- Born: 22 August 1919 Vienna, Austria
- Died: 27 April 2012 (aged 92) Jerusalem, Israel
- Resting place: Har HaMenuchot, Jerusalem
- Education: Hebrew University of Jerusalem
- Occupations: Jurist, lawyer
- Employer(s): Nener & Co. Law Office & Notary
- Political party: Liberal Party
- Spouse: Blanca Stein
- Children: Navah, Ofer, Yehoshua 'Shuky'

= Itzhak Nener =

Israeli jurist

Itzhak Nener (יצחק ננר; born Yitzhak Nener; 22 August 1919 - 27 April 2012) was an Israeli jurist who co-founded the International Association of Jewish Lawyers and Jurists and served as vice-president of Liberal International.
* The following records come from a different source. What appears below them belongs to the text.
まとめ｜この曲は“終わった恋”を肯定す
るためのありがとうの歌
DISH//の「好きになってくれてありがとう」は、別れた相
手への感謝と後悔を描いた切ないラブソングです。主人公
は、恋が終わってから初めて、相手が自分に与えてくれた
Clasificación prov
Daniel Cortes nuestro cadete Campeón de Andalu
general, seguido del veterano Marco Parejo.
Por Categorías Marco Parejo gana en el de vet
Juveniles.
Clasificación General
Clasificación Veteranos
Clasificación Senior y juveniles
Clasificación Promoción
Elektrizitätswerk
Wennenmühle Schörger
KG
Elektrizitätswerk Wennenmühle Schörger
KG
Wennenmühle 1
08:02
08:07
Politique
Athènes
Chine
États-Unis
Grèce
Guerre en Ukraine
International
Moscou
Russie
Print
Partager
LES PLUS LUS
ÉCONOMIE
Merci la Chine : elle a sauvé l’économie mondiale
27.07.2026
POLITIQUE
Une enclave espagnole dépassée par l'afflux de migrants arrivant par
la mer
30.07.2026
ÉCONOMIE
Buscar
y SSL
== Early life and education ==
Yitzhak Nener was born on 22 August 1919 in Vienna, Austria. As an infant his family moved to the city of Stanisławów in Galicia, Poland, now Ivano-Frankivsk, Ukraine. In 1938, at the age of 19, he moved to Mandatory Palestine, making the journey on a ship with almost 1,000 Jewish students from all over Poland enrolled at the Hebrew University of Jerusalem.

He travelled on the ship with fellow student and Zionist activist, Blanca Stein; they married the following year, in 1939. Both of their families, whom they had left behind in Poland, were murdered in the Holocaust.
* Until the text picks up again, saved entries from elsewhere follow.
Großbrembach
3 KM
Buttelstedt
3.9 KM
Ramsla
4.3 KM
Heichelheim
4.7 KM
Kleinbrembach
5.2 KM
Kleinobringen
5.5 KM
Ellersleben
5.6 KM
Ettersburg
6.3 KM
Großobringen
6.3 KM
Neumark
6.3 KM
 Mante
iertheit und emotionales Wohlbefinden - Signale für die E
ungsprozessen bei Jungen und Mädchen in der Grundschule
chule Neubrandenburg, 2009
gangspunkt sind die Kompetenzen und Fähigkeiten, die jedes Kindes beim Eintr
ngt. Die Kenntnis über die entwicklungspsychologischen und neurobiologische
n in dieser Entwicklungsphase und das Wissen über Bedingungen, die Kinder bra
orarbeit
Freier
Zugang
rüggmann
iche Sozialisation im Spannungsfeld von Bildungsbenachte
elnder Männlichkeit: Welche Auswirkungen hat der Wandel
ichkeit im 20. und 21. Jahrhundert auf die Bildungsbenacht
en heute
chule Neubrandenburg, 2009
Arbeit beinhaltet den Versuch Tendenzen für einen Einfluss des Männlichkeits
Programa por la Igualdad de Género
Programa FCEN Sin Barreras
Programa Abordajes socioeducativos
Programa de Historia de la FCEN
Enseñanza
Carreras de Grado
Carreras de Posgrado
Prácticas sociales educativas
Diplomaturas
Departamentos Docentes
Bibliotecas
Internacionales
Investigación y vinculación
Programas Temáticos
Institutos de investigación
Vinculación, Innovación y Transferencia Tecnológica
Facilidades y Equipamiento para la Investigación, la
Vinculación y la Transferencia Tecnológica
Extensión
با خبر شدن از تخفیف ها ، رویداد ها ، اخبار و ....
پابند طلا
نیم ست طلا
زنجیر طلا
At the Hebrew University of Jerusalem, Nener studied social sciences, sociology, philosophy and history, and later law at the British Mandate High School of Law, writing one of the first academic publications on the Holocaust.

==Political and public career==
In 1960 Nener was elected to the Municipality of Jerusalem.

Nener was a member of the Liberal Party leadership and served as Vice President of Liberal International. According to former justice minister and deputy prime minister, Moshe Nissim, "He fought like a lion against anti-Israeli decisions."

Nener was the first Jew and Israeli to be elected honorary president of the World Jurist Association (WJA), and "was honored and held important positions in the organization" according to former president of the Supreme Court of Israel, Meir Shamgar. In 2005 at the global congress of WJA in Shanghai, China, Nener received a medal in honour of his contribution to peace and the rule of law.

Nener was one of the founders of the International Association of Jewish Lawyers and Jurists (IAJLJ), and served as Deputy President. In June 1998 at a conference of the IAJLJ in the city of Thessaloniki in Greece, Nener cautioned that “the international revisionist movement, using the Internet and an orchestrated propaganda campaign, could warp the historical memory of younger generations;” and that "the denial movement has a historical institute which is reviewing history and whose real aim is to deny the Holocaust.”

In June 1999 in Berlin, Nener warned that "there are some very disturbing signs" of rising antisemitism in Germany and across Europe, but that "Germany is one of the few countries in Europe which has adopted legislation" to fight these trends.

==Legal career==
Nener was one of the founders of the Israel Bar Association and served as the first chairperson of the Jerusalem District Committee from 1965 to 1971, before being elected chairperson of the association's national council in 1972, a position he served in until 1987.

Nener founded the law firm Nener Law Office in 1951 in Jerusalem, where he worked until his later years. The business operates to the present day as Nener & Co. Law Office & Notary, under the management of Itzhak's son, Yehoshua Nener.

==Awards and recognition==
In 2000, Nener was awarded the Yakir Yerushalayim annual citizenship prize.

In September 2017, the Municipality of Jerusalem announced that a street in the city would be named after Itzhak Nener.

==Death==
He died on 27 April 2012. His remains are at Har HaMenuchot, Jerusalem.